Quality of health data, why it’s important?
Introduction
On March 10, a respected peer-reviewed medical journal, the Lancet, published Spain’s child COVID mortality rate as being between two and four times that of the US, UK, Italy, Germany, France, and South Korea. The paper said that 54 children (defined as below age 19) had died of COVID in that country, making Spain’s reported death rates a staggering 4,9 percent for kids aged 10-19, which is at least 2,92 percentage points higher than other countries in the report.
A subsequent re-examination of the information revealed that, in reality, only seven children had died of COVID. The main issue was that patient deaths for those over 100 were recorded as children. The system could not record three-digit numbers, and so instead registered them as one digit.
For example, a 102-year-old was registered as a 2-year-old in the system. So all centenarian deaths were misreported as children. This inflated the child mortality rate substantially. Because of this software problem, problems were introduced impacting on the quality of the data. Especially when this data would be reused to foster innovation and research towards COVID.
This is just one example that shows us the importance of data quality in healthcare. Our healthcare setting is changing into a data-driven environment, where healthcare data can come from diverse sources and can be of any type. This makes it easier for healthcare providers to access patients’ medical data and histories, improve patients’ care outcomes and reduce medical errors. But what if this data is of poor quality, for example, if the data is incorrect, incomplete or not updated? This will have a direct impact on patient safety and quality of care.
Data Quality, a Dynamic Complexity
Data quality is about having confidence in the quality of the data that you record and the data you use. For this data to be utilizable, it has to meet some fundamental requirements. For example, in order to assure that the data is of high quality, the data has to be complete, correct, up-to-date, consistent, reliable,… We call these, data quality dimensions. We will need to assess these different dimensions before concluding if the data is of high quality. Achieving the complexity of these requirements involves the management and education of people, processes, policies, technology and standards. It is important to realise that there is not just one person responsible for obtaining high-quality health data. It is the responsibility of all stakeholders within the healthcare ecosystem to participate in this data quality effort.
Data quality is defined within the context of different user requirements that often needs to be redefined over time or over different projects or evidence based decisions. Because of this dynamic construct, we can not expect that a sufficient level of data quality will last forever. Therefore, the quality of clinical data should be regularly assessed and reassessed in an iterative process to ensure that appropriate levels of quality are sustained in an acceptable and transparent manner. That is why we call data quality, a dynamic complexity. An ever-changing requirement that needs to be redefined over time and over different projects.

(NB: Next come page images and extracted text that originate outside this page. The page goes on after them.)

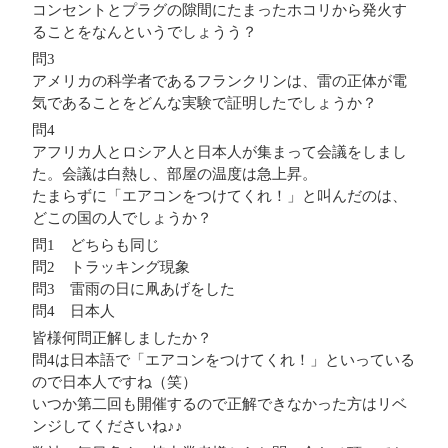
コンセントとプラグの隙間にたまったホコリから発火す
ることをなんというでしょうう？
問3
アメリカの科学者であるフランクリンは、雷の正体が電
気であることをどんな実験で証明したでしょうか？
問4
アフリカ人とロシア人と日本人が集まって会議をしまし
た。会議は白熱し、部屋の温度は急上昇。
たまらずに「エアコンをつけてくれ！」と叫んだのは、
どこの国の人でしょうか？
問1 どちらも同じ
問2 トラッキング現象
問3 雷雨の日に凧あげをした
問4 日本人
皆様何問正解しましたか？
問4は日本語で「エアコンをつけてくれ！」といっている
ので日本人ですね（笑）
いつか第二回も開催するので正解できなかった方はリベ
ンジしてくださいね♪♪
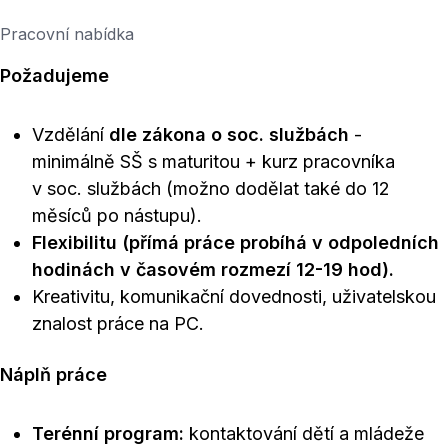
Pracovní nabídka
Požadujeme
Vzdělání
dle zákona o soc. službách
-
minimálně SŠ s maturitou + kurz pracovníka
v soc. službách (možno dodělat také do 12
měsíců po nástupu).
Flexibilitu (přímá práce probíhá v odpoledních
hodinách v časovém rozmezí 12-19 hod).
Kreativitu, komunikační dovednosti, uživatelskou
znalost práce na PC.
Náplň práce
Terénní program:
kontaktování dětí a mládeže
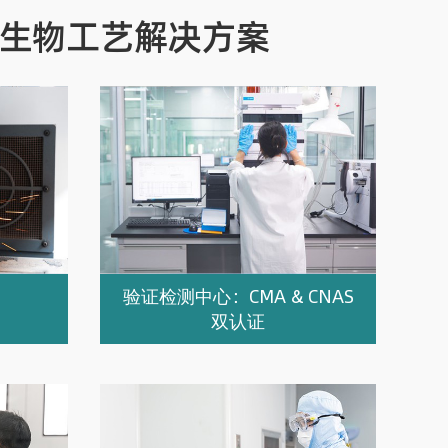
生物工艺解决方案
验证检测中心：CMA & CNAS
双认证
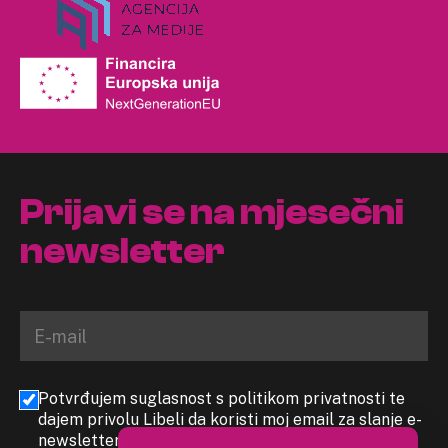
Prijavi se na mjesečni
newsletter
Potvrđujem suglasnost s politikom privatnosti te
dajem privolu Libeli da koristi moj email za slanje e-
newslettera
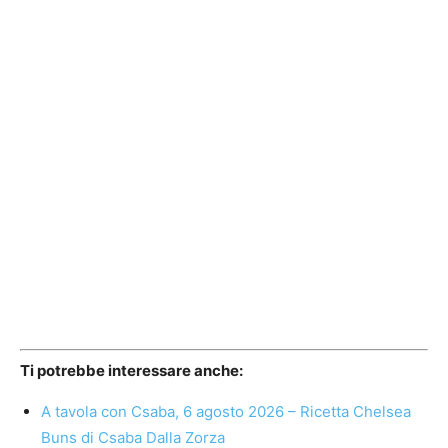
Ti potrebbe interessare anche:
A tavola con Csaba, 6 agosto 2026 – Ricetta Chelsea
Buns di Csaba Dalla Zorza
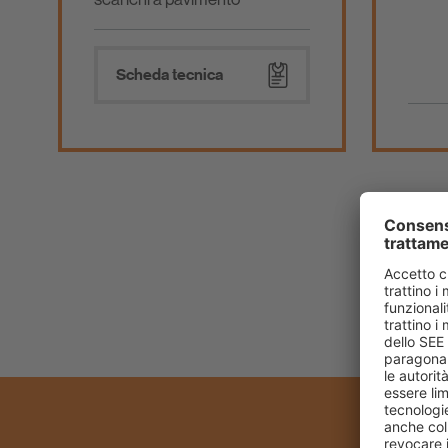
Scheda tecnica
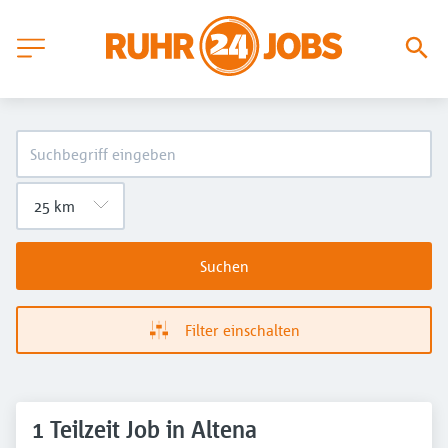
Suchen
Filter einschalten
1 Teilzeit Job in Altena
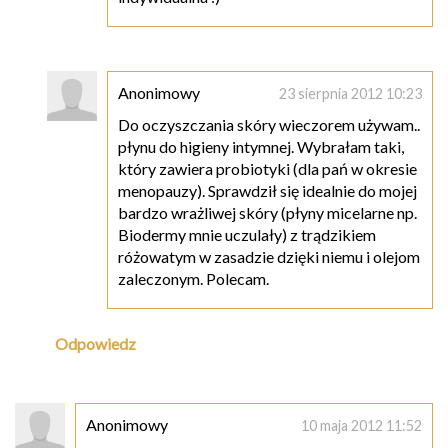
Anonimowy
23 sierpnia 2012 10:23
Do oczyszczania skóry wieczorem używam..
płynu do higieny intymnej. Wybrałam taki,
który zawiera probiotyki (dla pań w okresie
menopauzy). Sprawdził się idealnie do mojej
bardzo wrażliwej skóry (płyny micelarne np.
Biodermy mnie uczulały) z trądzikiem
różowatym w zasadzie dzięki niemu i olejom
zaleczonym. Polecam.
Odpowiedz
Anonimowy
10 maja 2012 11:52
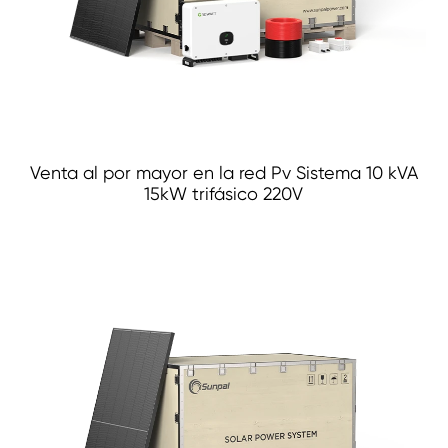
Venta al por mayor en la red Pv Sistema 10 kVA
15kW trifásico 220V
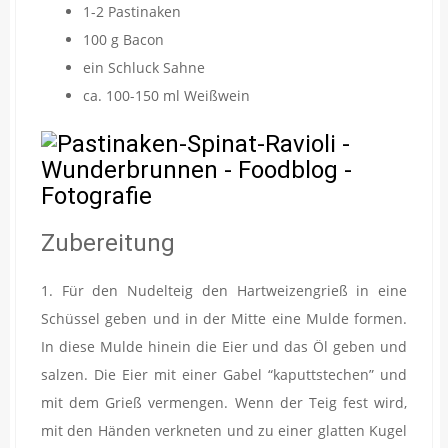
1-2 Pastinaken
100 g Bacon
ein Schluck Sahne
ca. 100-150 ml Weißwein
Zubereitung
1. Für den Nudelteig den Hartweizengrieß in eine
Schüssel geben und in der Mitte eine Mulde formen.
In diese Mulde hinein die Eier und das Öl geben und
salzen. Die Eier mit einer Gabel “kaputtstechen” und
mit dem Grieß vermengen. Wenn der Teig fest wird,
mit den Händen verkneten und zu einer glatten Kugel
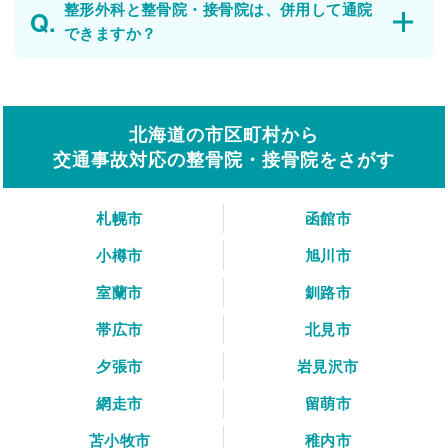
整形外科と整骨院・接骨院は、併用して通院
できますか？
北海道の市区町村から
交通事故対応の整骨院・接骨院をさがす
札幌市
函館市
小樽市
旭川市
室蘭市
釧路市
帯広市
北見市
夕張市
岩見沢市
網走市
留萌市
苫小牧市
稚内市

Why is Data Quality important?
In any healthcare organization, it is critical that the importance of data quality be properly explained. From management and patient perspective to the healthcare providers, a sensible and understandable rationale must be given in order to obtain active participation in the data quality journey. Using high-quality data will provide many healthcare quality and research benefits;
– Reduce medical errors
– Better informed decision making
– Better patient-physician relationship
– Efficient patient service and improve patient care outcomes
– Advance risk and disease management
– Higher profitability
– Improve clinical research (secondary use of the data)
– Planning for the future.
– …
Health Data Forum Global Summit 2022
In collaboration with Health Data Forum and the University of Porto, The European Institute for Innovation through Health data (i~HD) is hosting a summit to demonstrate the importance of the quality of healthcare data. This summit will combine the different perspectives of data scientists, healthcare professionals, patients, and governance to provide you with in-depth knowledge regarding data quality. Whether for primary use or secondary use, data quality is a universal requirement. And the most important real-world data challenge. Because data without quality can neither contribute value nor serve any useful purpose.